Global oil prices fell to their lowest level in about two weeks during the final days of May [1, 2, 3].

The decline reflects a volatile intersection of geopolitical optimism and economic anxiety. While diplomatic progress in the Middle East may reduce the risk of supply disruptions, fears regarding global trade barriers threaten long-term demand.

Prices dropped about two percent on Tuesday [2, 3]. The trend continued into Wednesday, with prices falling about one percent [1]. August WTI crude oil (CLQ25) saw a decrease of 1.01, representing a 1.50% drop [4].

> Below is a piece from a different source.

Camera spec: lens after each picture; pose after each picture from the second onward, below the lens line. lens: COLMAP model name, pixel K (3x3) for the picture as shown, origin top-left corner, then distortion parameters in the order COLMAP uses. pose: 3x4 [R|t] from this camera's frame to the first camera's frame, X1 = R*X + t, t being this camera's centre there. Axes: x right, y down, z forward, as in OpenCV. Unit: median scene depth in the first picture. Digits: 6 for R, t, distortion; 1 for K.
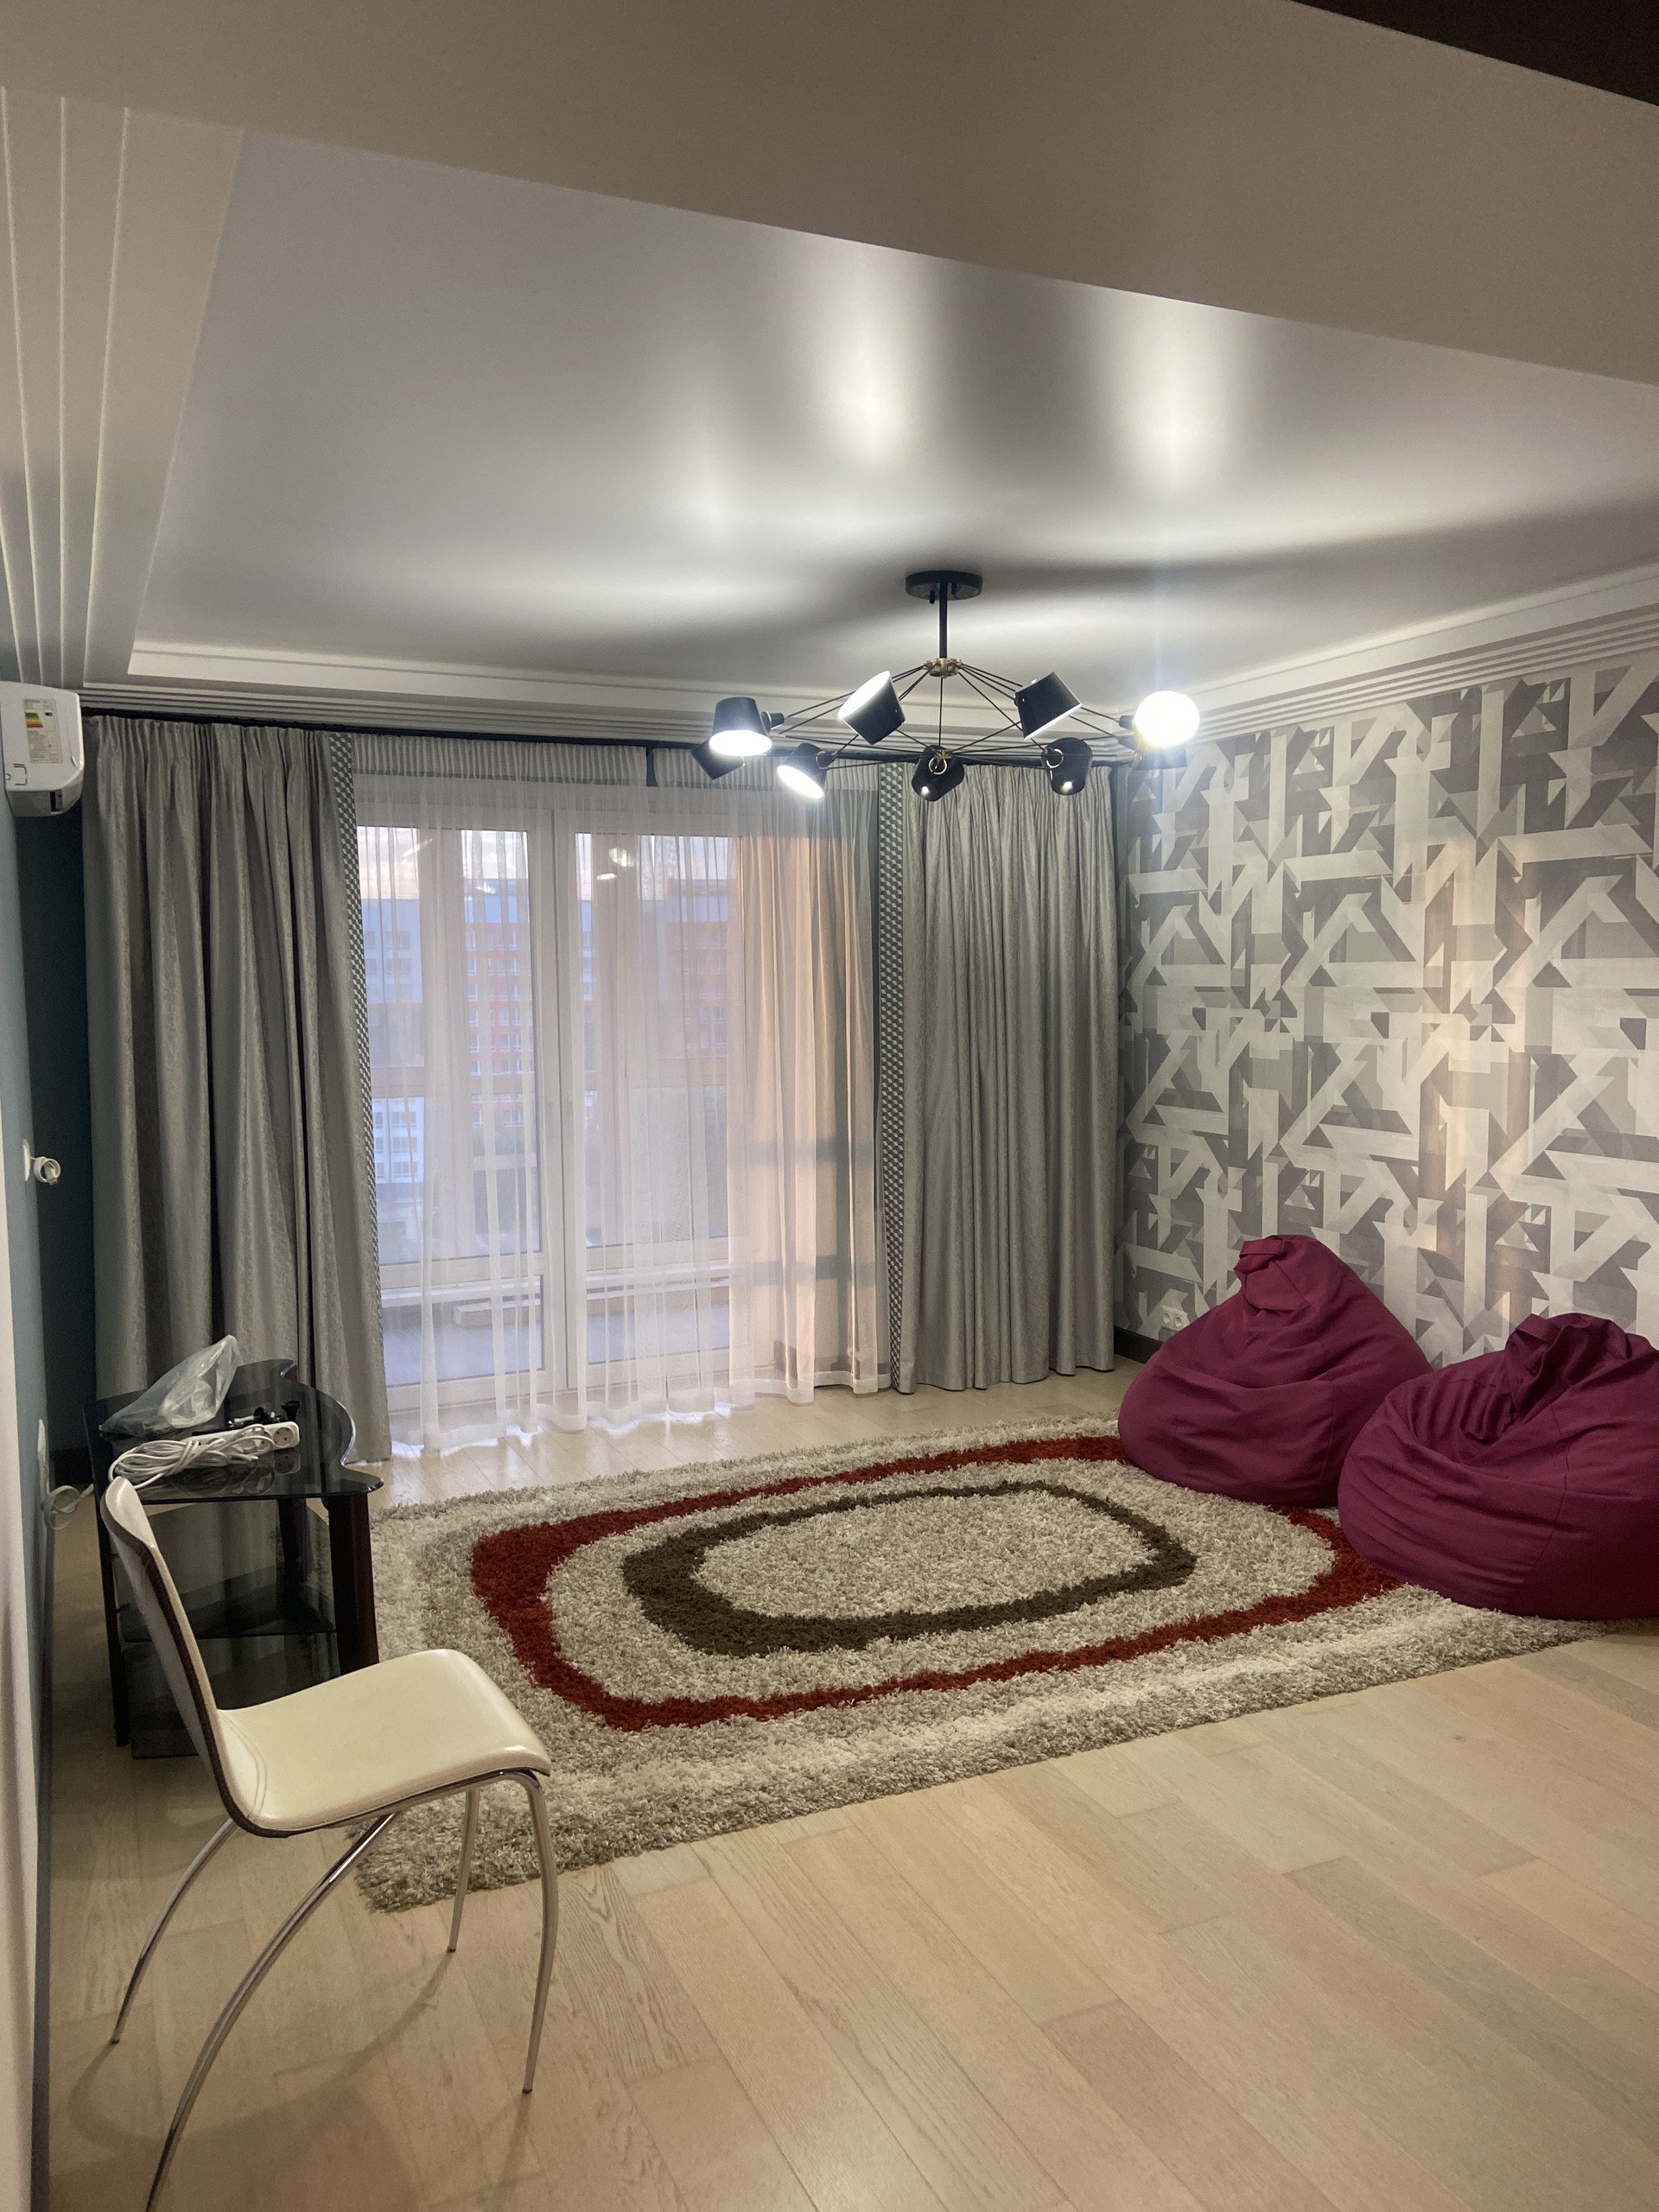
lens RADIAL K [[1650.4, 0, 829.5], [0, 1650.4, 1106.0], [0, 0, 1]] dist [0.101174, -0.094218]
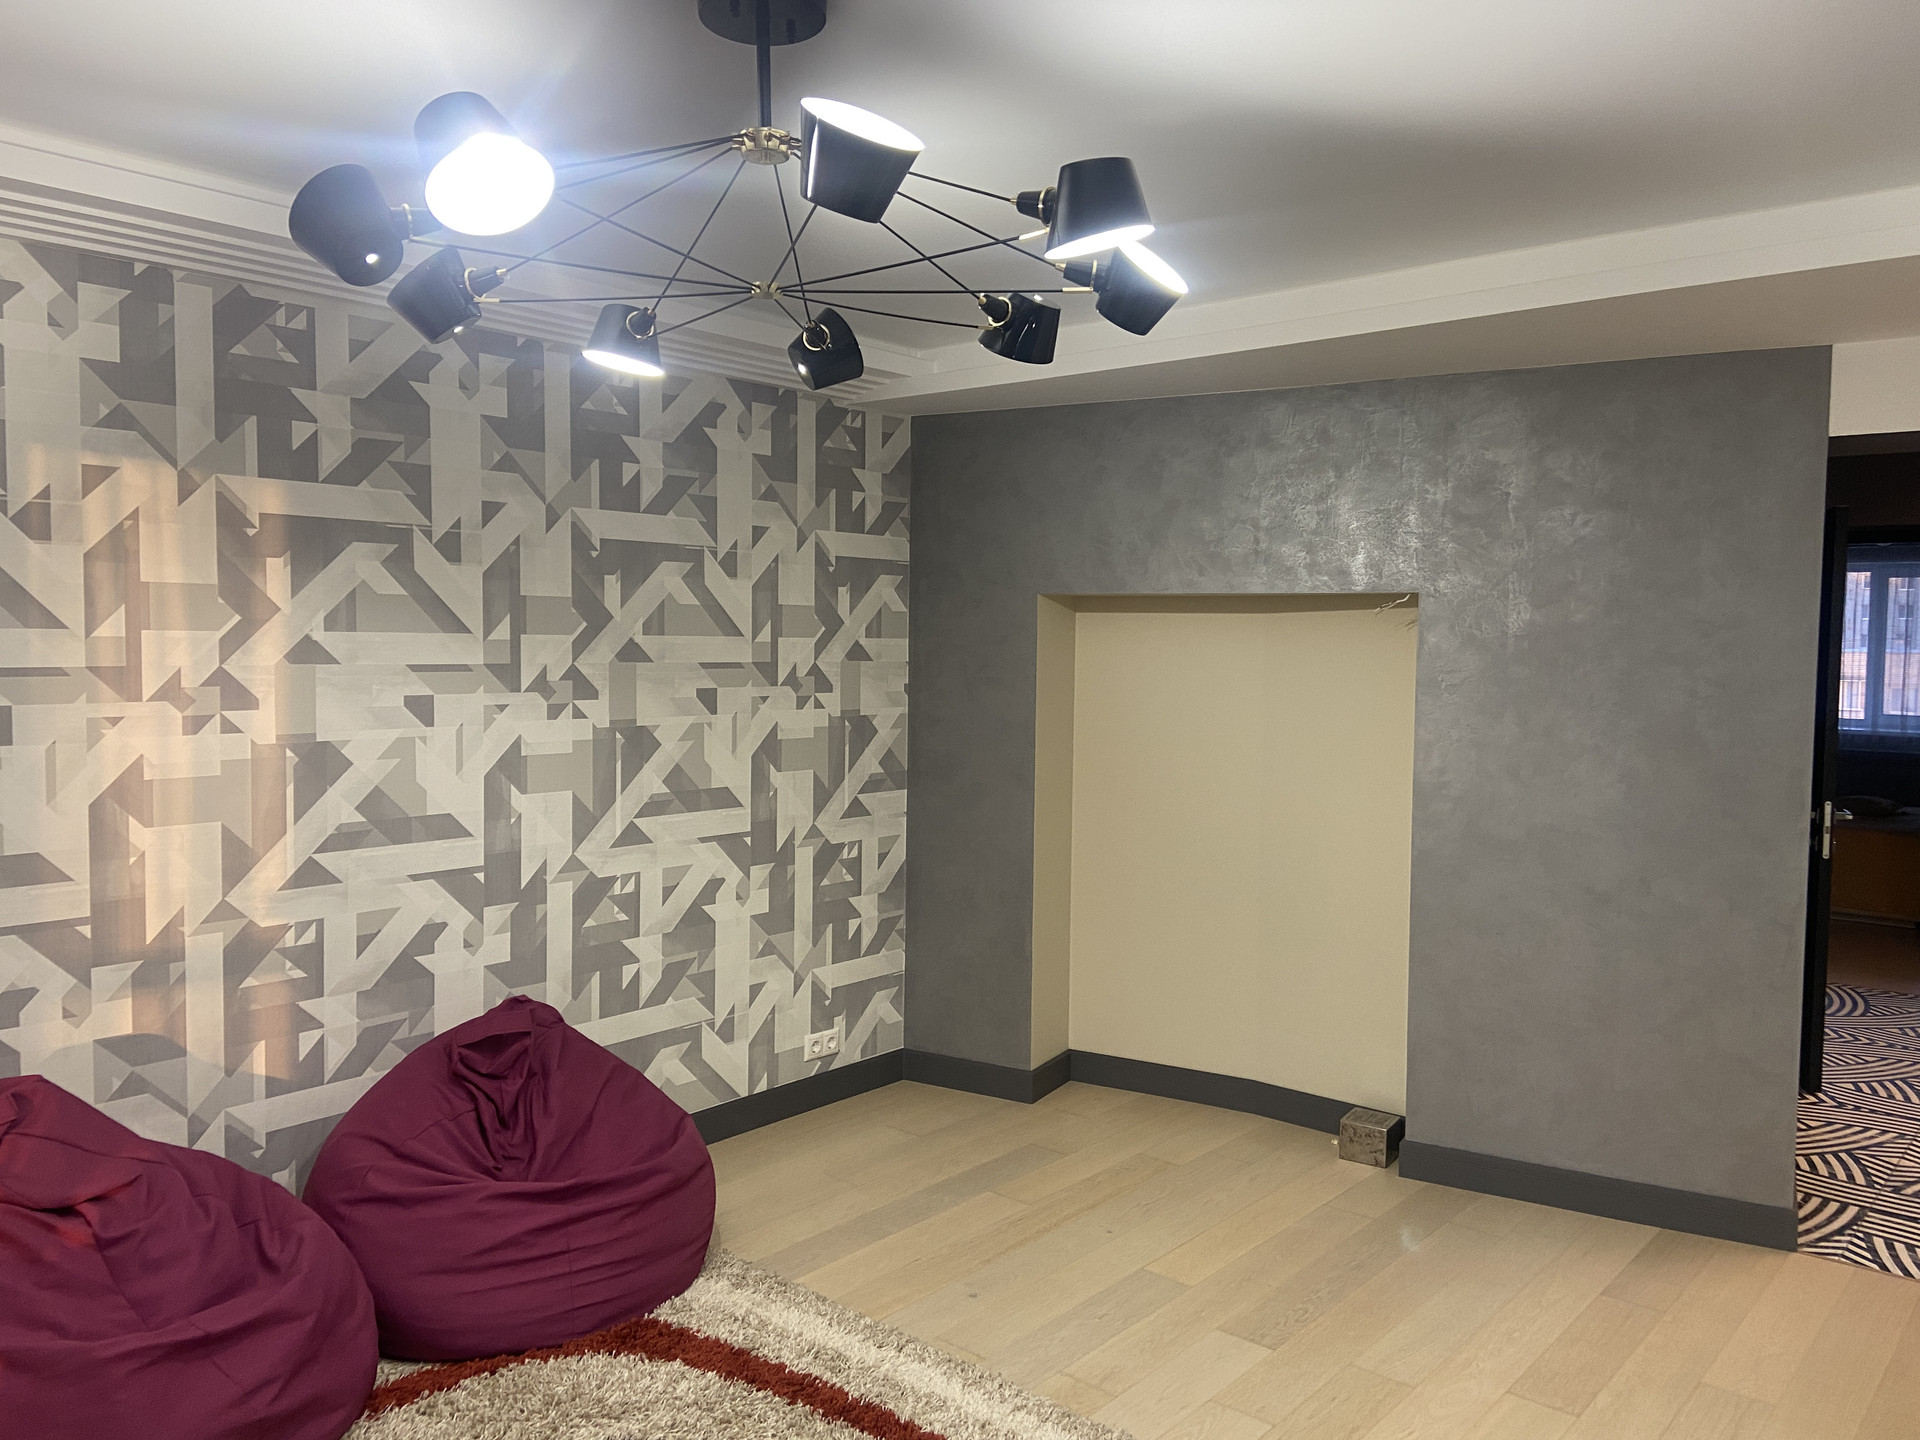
lens RADIAL K [[1432.5, 0, 1242.7], [0, 1432.5, 748.6], [0, 0, 1]] dist [0.101174, -0.094218]
pose [[-0.547788, -0.055111, 0.834800, -0.515226], [0.066384, 0.991818, 0.109038, -0.087666], [-0.833979, 0.115147, -0.539648, 1.137359]]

Market analysts point to several diverging factors for the slide. President Donald Trump said "the war with Iran will end very quickly" [1]. This assertion, coupled with reports that U.S. and Iranian officials are moving closer to a peace deal, has eased the risk premium typically associated with Middle East instability [3, 5].

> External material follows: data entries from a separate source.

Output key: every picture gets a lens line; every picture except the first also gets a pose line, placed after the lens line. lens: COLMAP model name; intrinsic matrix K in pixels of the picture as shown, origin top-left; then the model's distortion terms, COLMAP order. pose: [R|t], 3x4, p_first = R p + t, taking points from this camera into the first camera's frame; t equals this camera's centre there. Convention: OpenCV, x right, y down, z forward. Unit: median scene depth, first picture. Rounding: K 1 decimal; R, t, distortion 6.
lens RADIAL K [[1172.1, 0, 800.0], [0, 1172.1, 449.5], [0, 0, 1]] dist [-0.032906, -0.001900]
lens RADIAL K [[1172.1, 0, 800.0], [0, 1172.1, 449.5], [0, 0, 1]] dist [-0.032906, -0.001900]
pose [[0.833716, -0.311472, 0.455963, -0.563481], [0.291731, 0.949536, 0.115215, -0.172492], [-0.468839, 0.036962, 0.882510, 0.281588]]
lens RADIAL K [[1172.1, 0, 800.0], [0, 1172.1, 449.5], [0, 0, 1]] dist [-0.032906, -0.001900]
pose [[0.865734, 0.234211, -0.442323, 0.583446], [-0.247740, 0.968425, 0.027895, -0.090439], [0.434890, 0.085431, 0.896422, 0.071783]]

However, other economic pressures are weighing on the market. Some analysts said that jitters over the global economy are dampening the demand outlook [2]. Specifically, concerns that U.S. tariffs could slow global economic activity have contributed to the downward pressure on crude prices [2].

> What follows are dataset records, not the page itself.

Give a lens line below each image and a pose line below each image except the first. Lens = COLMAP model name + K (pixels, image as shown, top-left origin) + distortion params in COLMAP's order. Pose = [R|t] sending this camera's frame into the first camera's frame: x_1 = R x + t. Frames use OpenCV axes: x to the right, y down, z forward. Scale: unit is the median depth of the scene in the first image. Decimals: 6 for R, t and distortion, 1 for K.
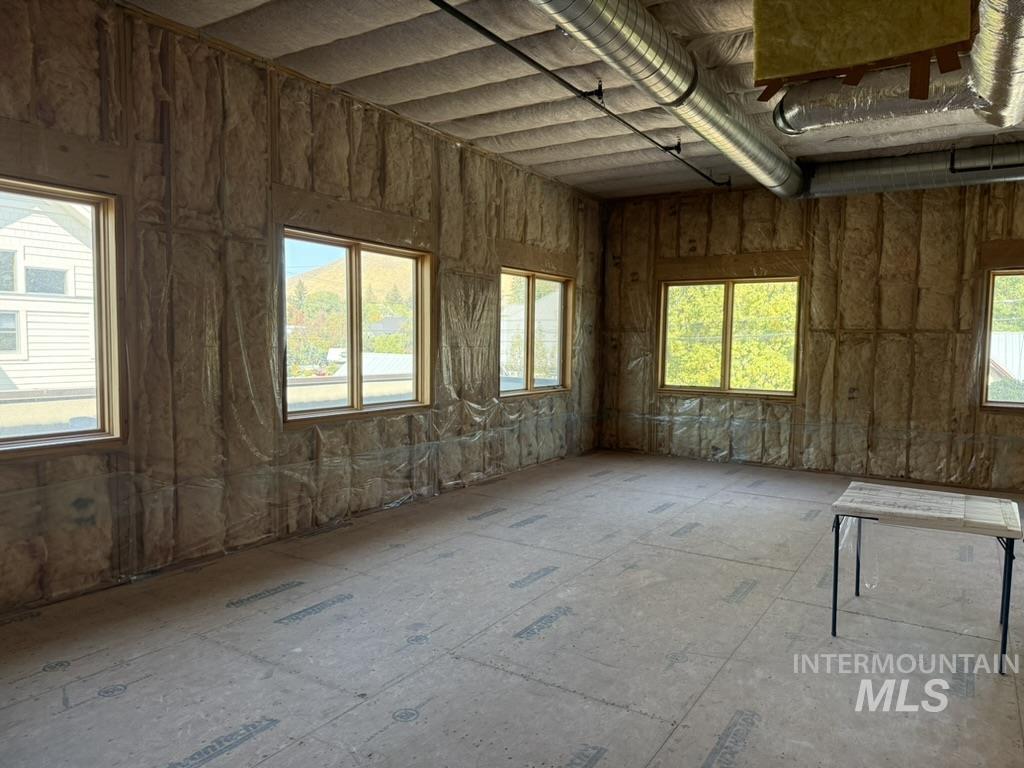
lens RADIAL K [[711.6, 0, 510.4], [0, 711.6, 390.5], [0, 0, 1]] dist [0.080083, -0.101881]
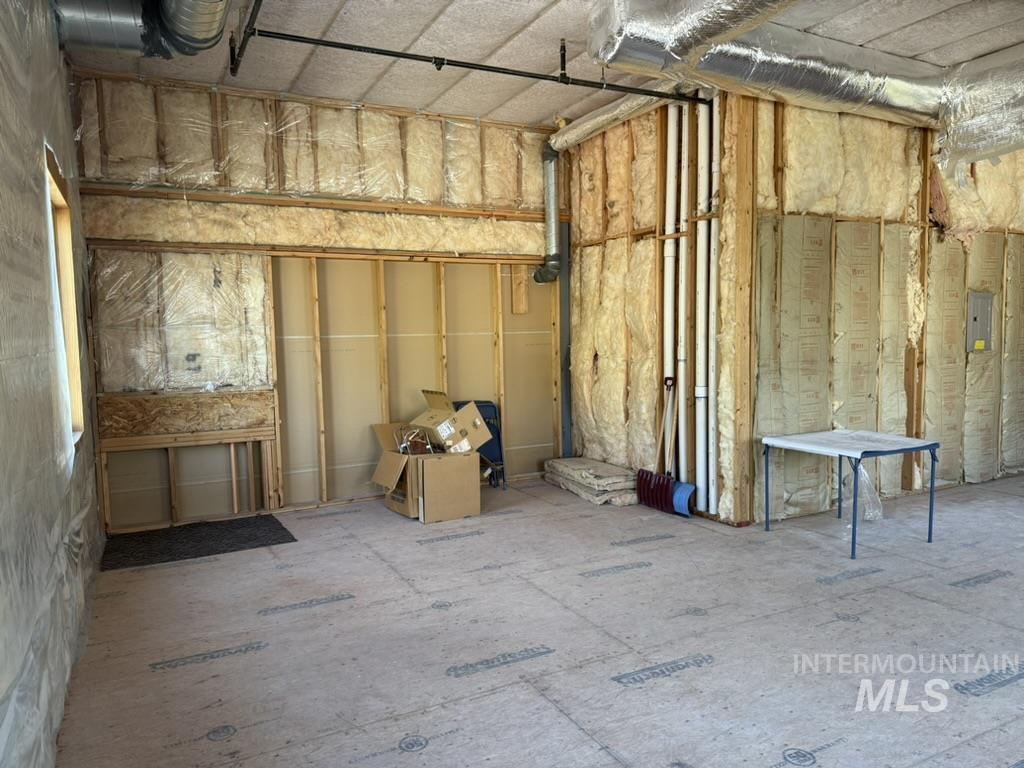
lens RADIAL K [[711.6, 0, 508.6], [0, 711.6, 390.2], [0, 0, 1]] dist [0.080083, -0.101881]
pose [[-0.860962, -0.039336, 0.507146, 0.209498], [0.044867, 0.987247, 0.152743, -0.074522], [-0.506687, 0.154260, -0.848217, 1.126752]]
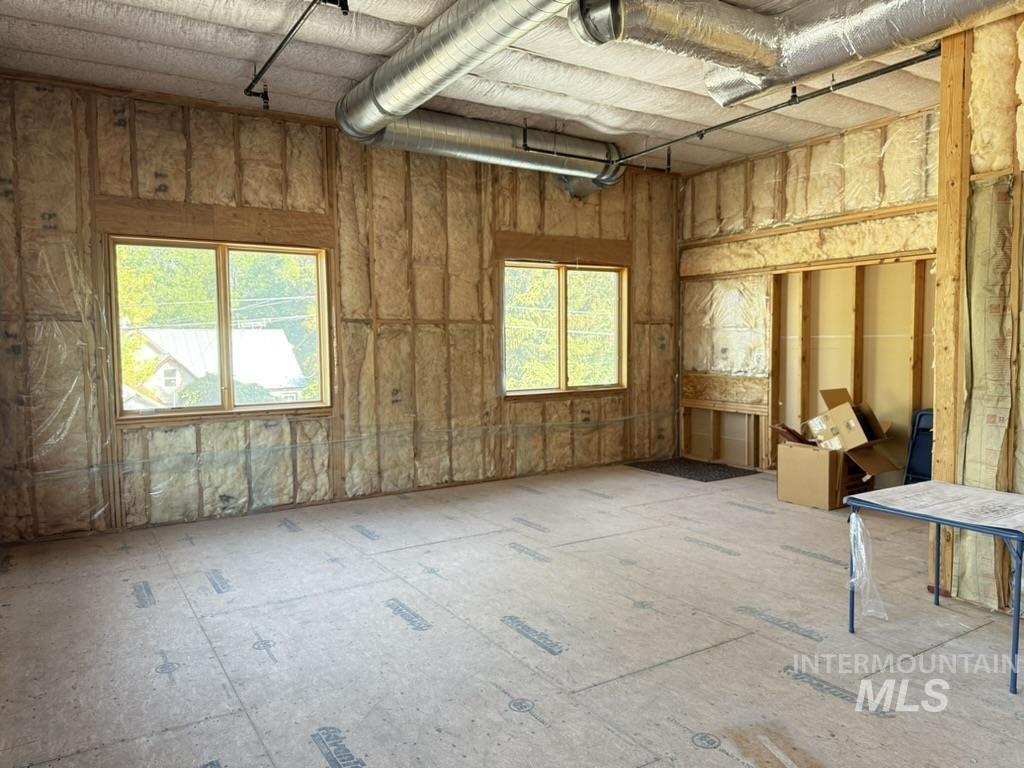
lens RADIAL K [[711.6, 0, 510.6], [0, 711.6, 386.5], [0, 0, 1]] dist [0.080083, -0.101881]
pose [[0.426629, -0.077501, 0.901100, -0.215949], [0.082288, 0.995516, 0.046661, -0.034676], [-0.900676, 0.054242, 0.431093, 0.525052]]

These conflicting drivers create a complex environment for traders. The potential for a diplomatic resolution with Iran suggests a more stable supply of oil to the global market, a factor that typically lowers prices. Simultaneously, the prospect of trade wars through tariffs suggests a contraction in the amount of oil the world will need to consume [2].

"the war with Iran will end very quickly."

The current price volatility highlights a shift in oil market drivers from immediate geopolitical fear to broader macroeconomic uncertainty. While the prospect of peace between the U.S. and Iran removes a significant 'war premium' from the price of a barrel, the market is now pivoting to assess how U.S. trade policy and tariffs might stifle the global industrial growth that fuels oil consumption.